GIVEN INSTRUCTION 1 => Translate this sentence from the forum post below into Spanish: "I don't try to make him feel bad purposefully, he feels bad all by himself."

SOURCE TEXT =>
_____

# Coping...



## onthefence16 (Aug 21, 2011)

I am still having thoughts about the OW all the time and thier relationship. Things come into rememberance and blam....I think that why such and such.. We are talking every day, being that I work out of town for me it's easier to talk as I don't have to be in the same room. I do tell him how I feel I don't hold back, I don't yell and scream either. I don't try to make him feel bad purposefully, he feels bad all by himself. I have check out all that he has told me he was doing and all checks out so far. The RV, the preacher councelling us, his going to IC. 
I do feel that I am the back up plan though, and have discussed this with him. He tells me that I should be glad the OW wouldn't leave her boyfriiend. I think to myself "should I"? This still doesn't take away from the facts.

_____

MATERIAL =>

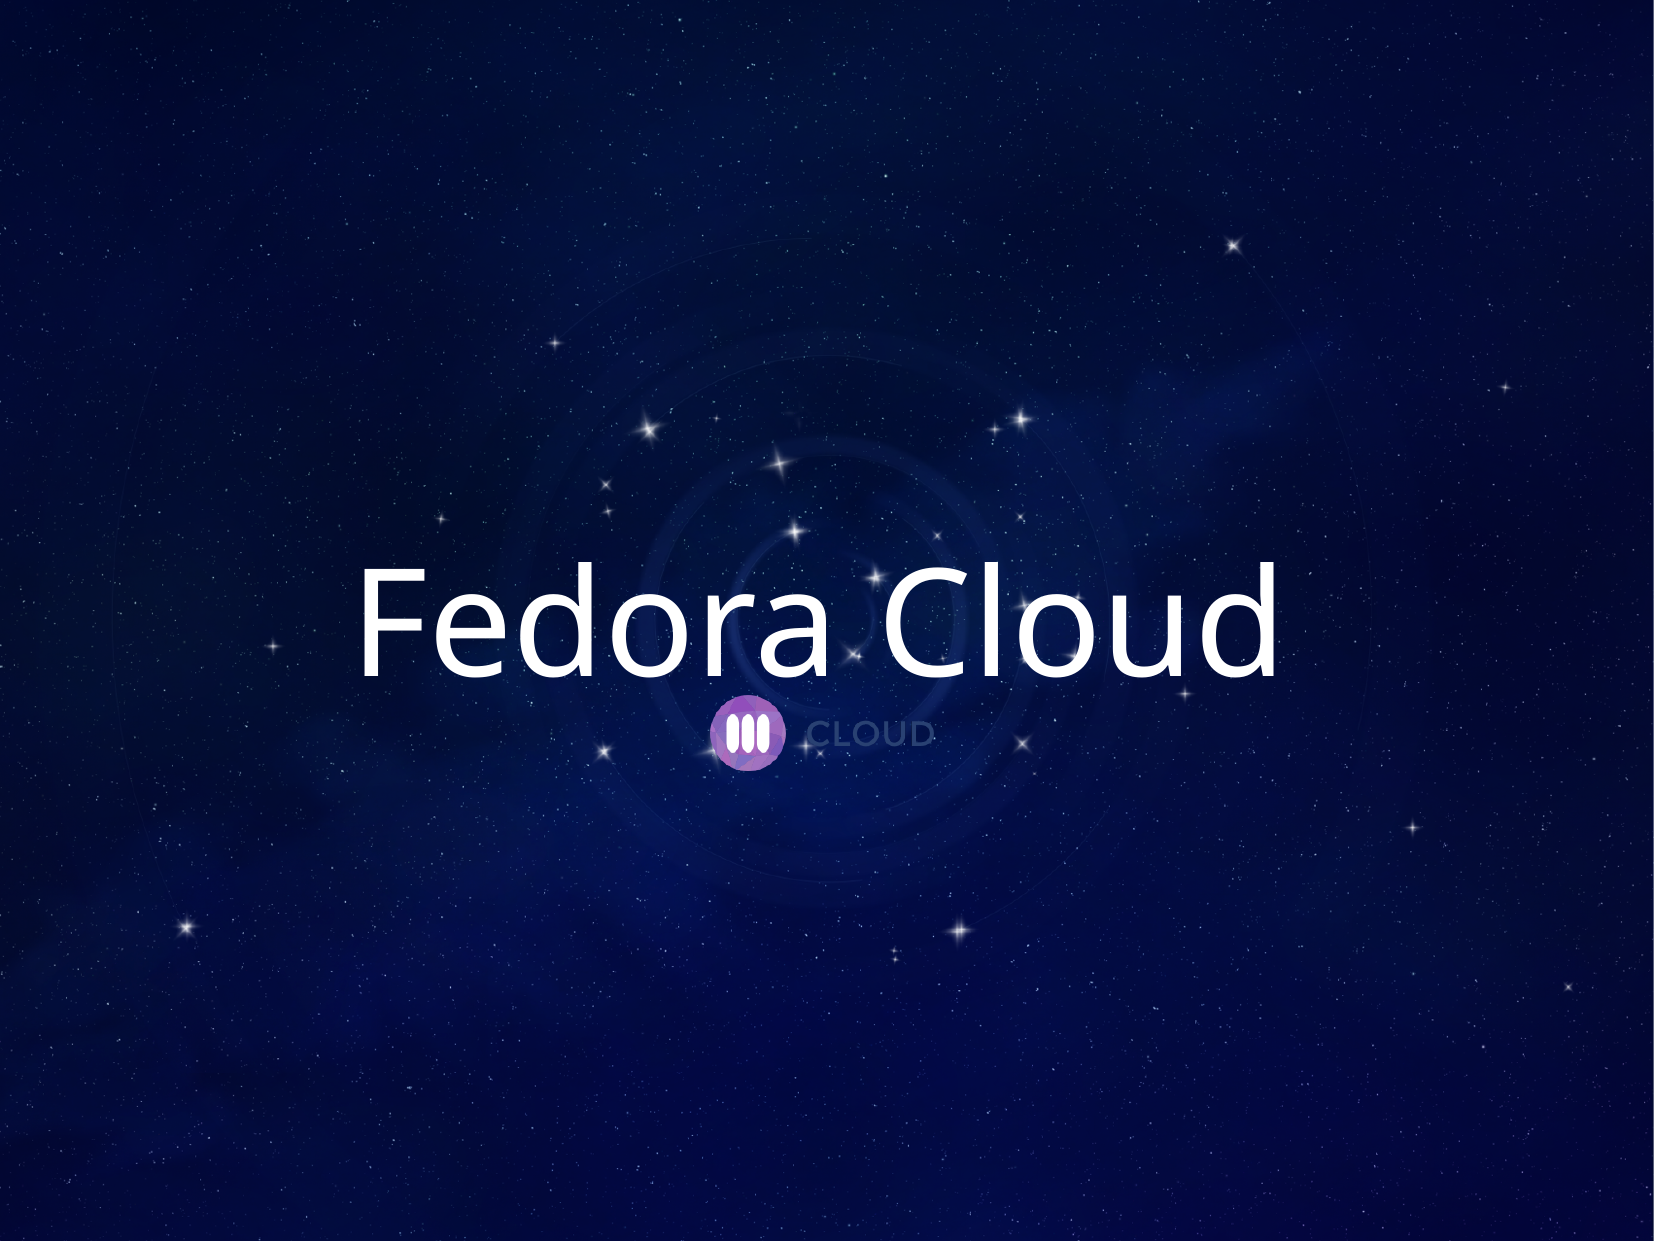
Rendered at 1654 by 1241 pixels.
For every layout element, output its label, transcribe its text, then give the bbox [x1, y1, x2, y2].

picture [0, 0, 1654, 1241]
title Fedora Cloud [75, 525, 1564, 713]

_____

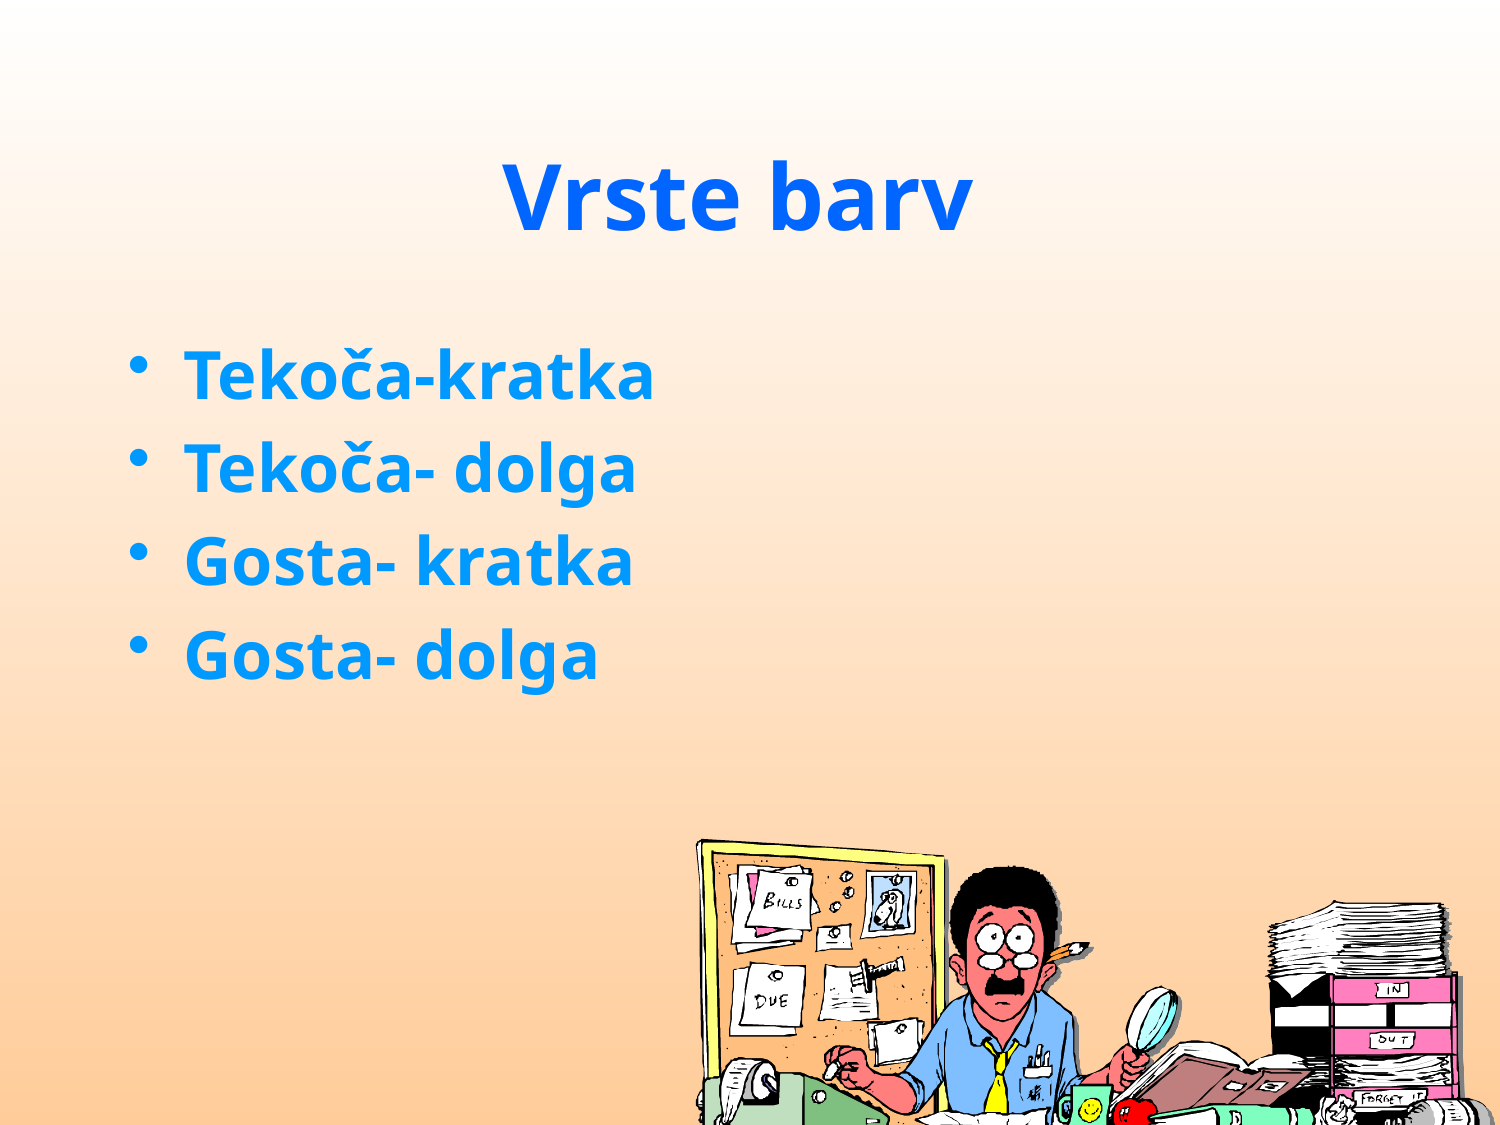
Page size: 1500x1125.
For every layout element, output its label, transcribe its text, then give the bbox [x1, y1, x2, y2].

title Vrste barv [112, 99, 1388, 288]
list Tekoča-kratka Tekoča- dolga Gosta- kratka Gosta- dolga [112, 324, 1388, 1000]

_____

GIVEN INSTRUCTION 2 => In the listing above, recast as a numbered list the lines starting with the line containing "Rendered at 1654 by 1241 pixels." and going on through the line containing "title Fedora Cloud [75, 525, 1564, 713]". Leave out blank lines.

RESULT 1 => No intento hacerlo sentir mal a propósito; él se siente mal por sí solo.

RESULT 2 =>
1. Rendered at 1654 by 1241 pixels.
2. For every layout element, output its label, transcribe its text, then give the bbox [x1, y1, x2, y2].
3. picture [0, 0, 1654, 1241]
4. title Fedora Cloud [75, 525, 1564, 713]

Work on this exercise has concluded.